→ Records supplied
________________

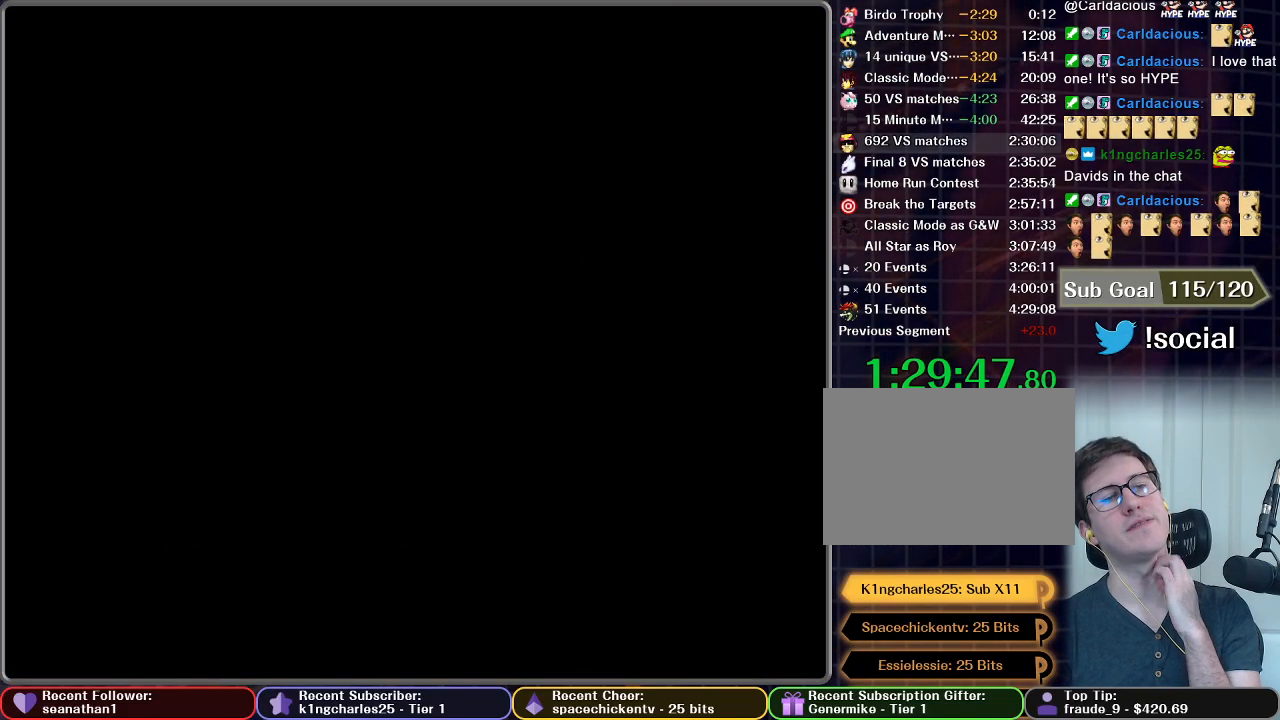
{"buttons": ["START"], "left_stick": "center", "right_stick": "center", "button_events": [[400, "START", "down"]]}
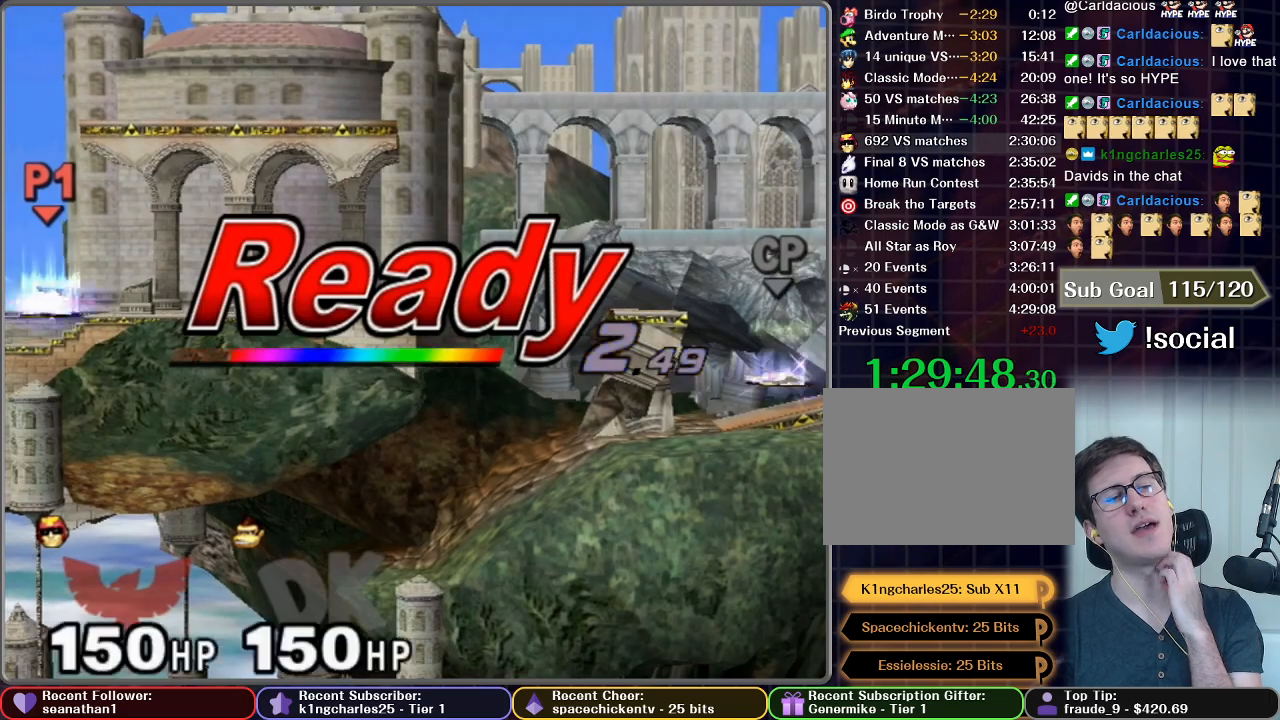
{"buttons": [], "left_stick": "center", "right_stick": "center", "button_events": [[51, "START", "up"], [368, "START", "down"], [484, "START", "up"]]}
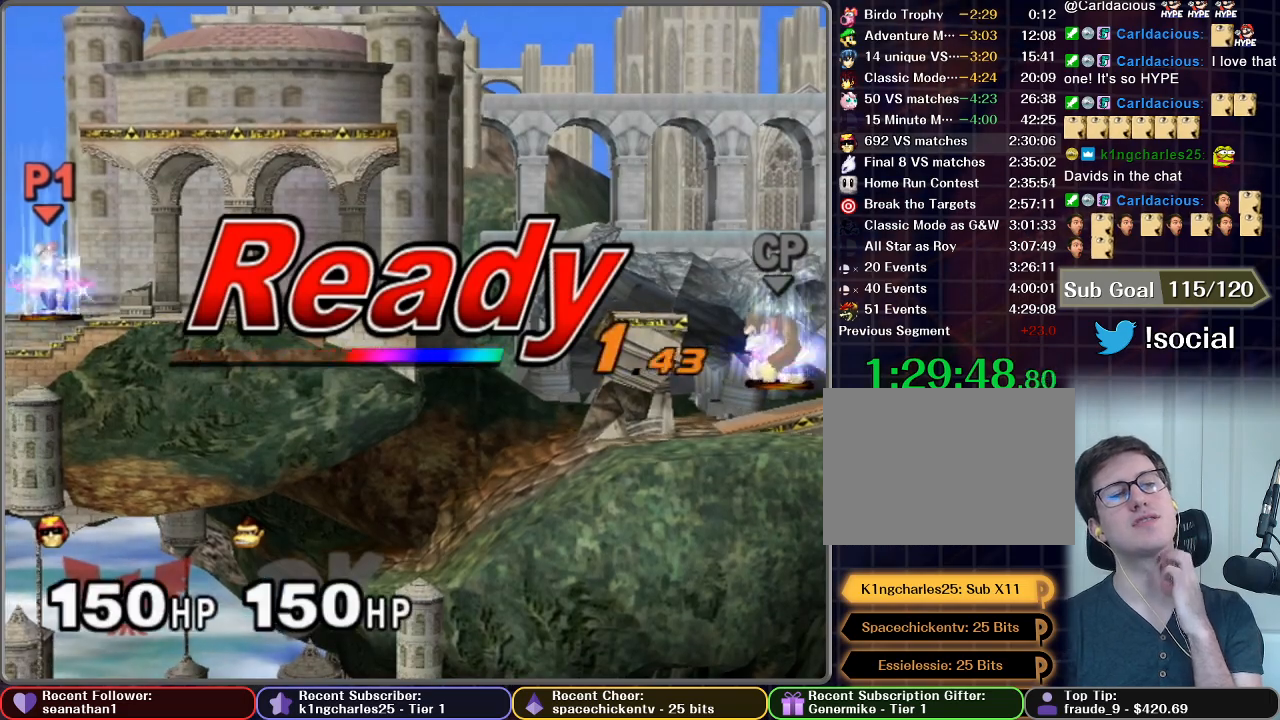
{"buttons": [], "left_stick": "center", "right_stick": "center", "button_events": []}
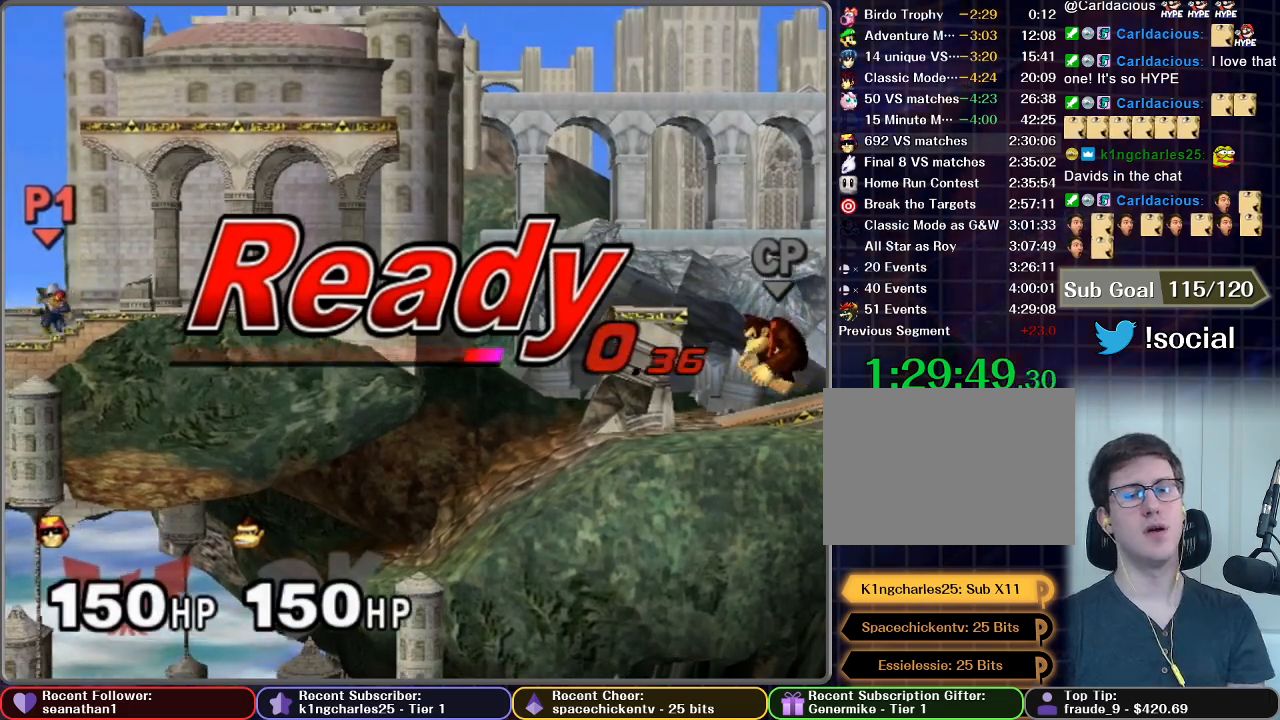
{"buttons": [], "left_stick": "left", "right_stick": "center", "button_events": [[384, "X", "down"], [434, "X", "up"]]}
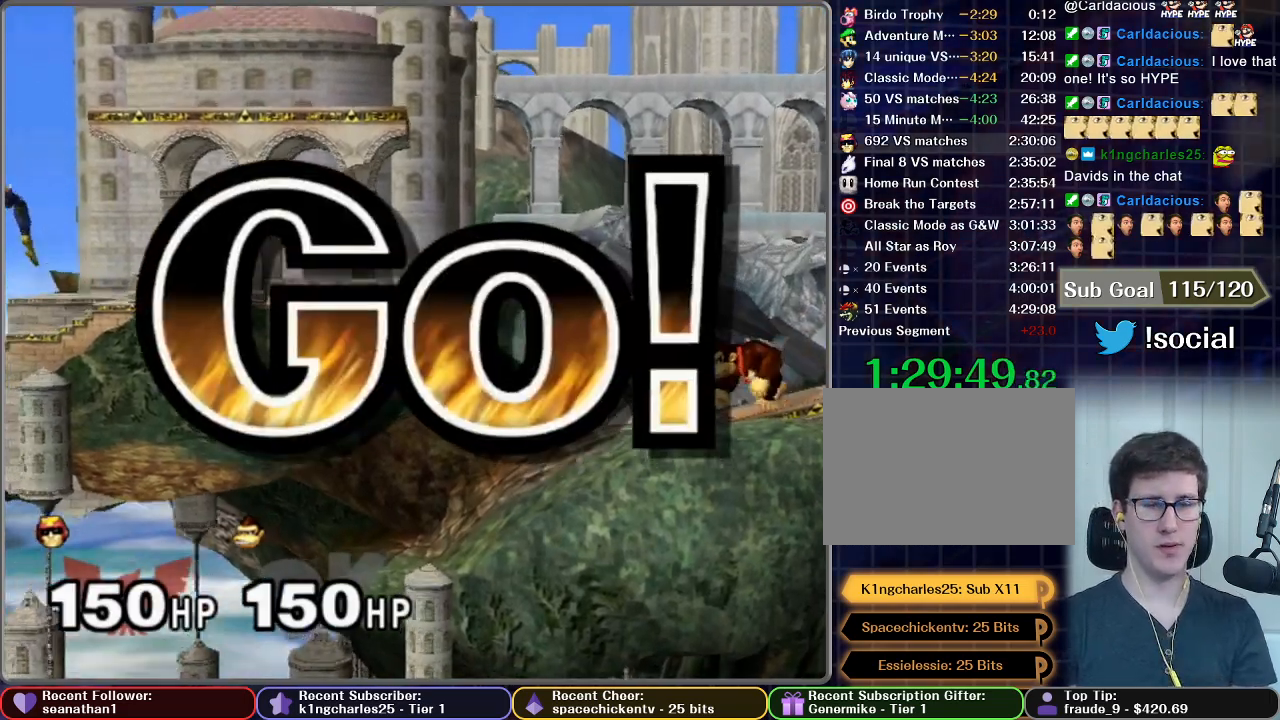
{"buttons": [], "left_stick": "down", "right_stick": "center", "button_events": []}
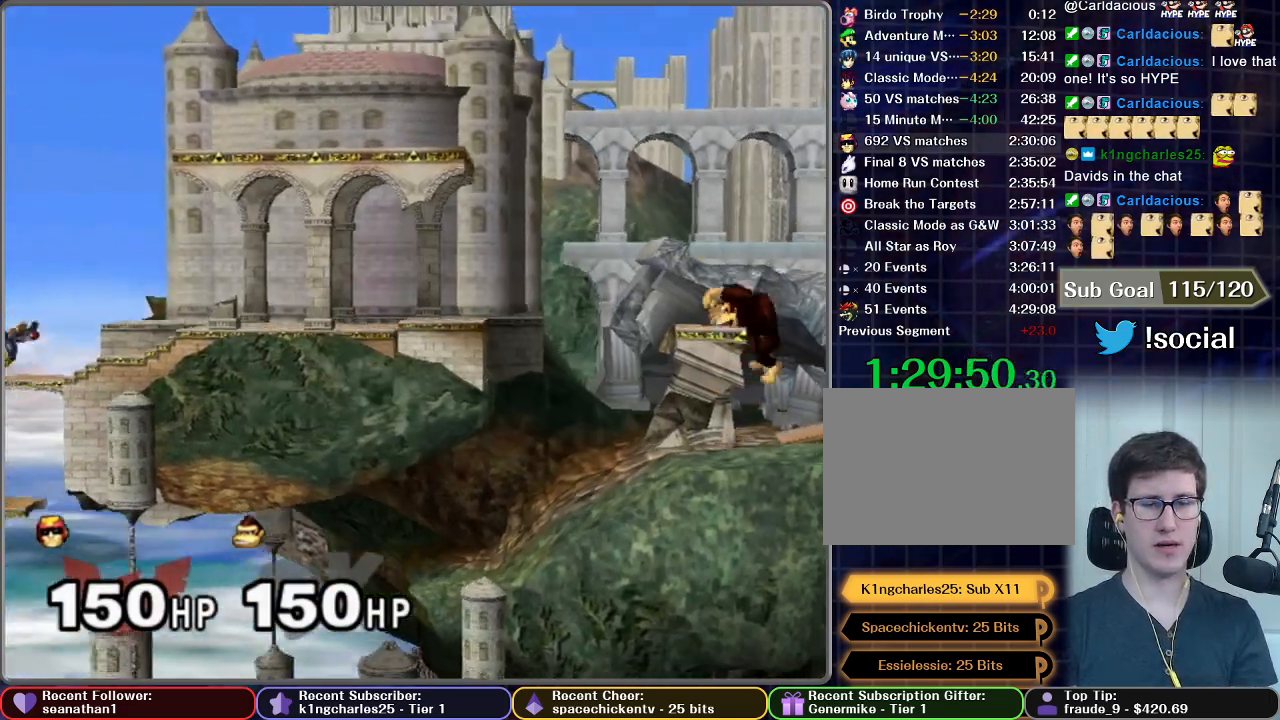
{"buttons": [], "left_stick": "down-left", "right_stick": "center", "button_events": []}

________________

→ Try it
With "START" as the search string, filter the records and return each line that has it.

→ Problem solution
{"buttons": ["START"], "left_stick": "center", "right_stick": "center", "button_events": [[400, "START", "down"]]}
{"buttons": [], "left_stick": "center", "right_stick": "center", "button_events": [[51, "START", "up"], [368, "START", "down"], [484, "START", "up"]]}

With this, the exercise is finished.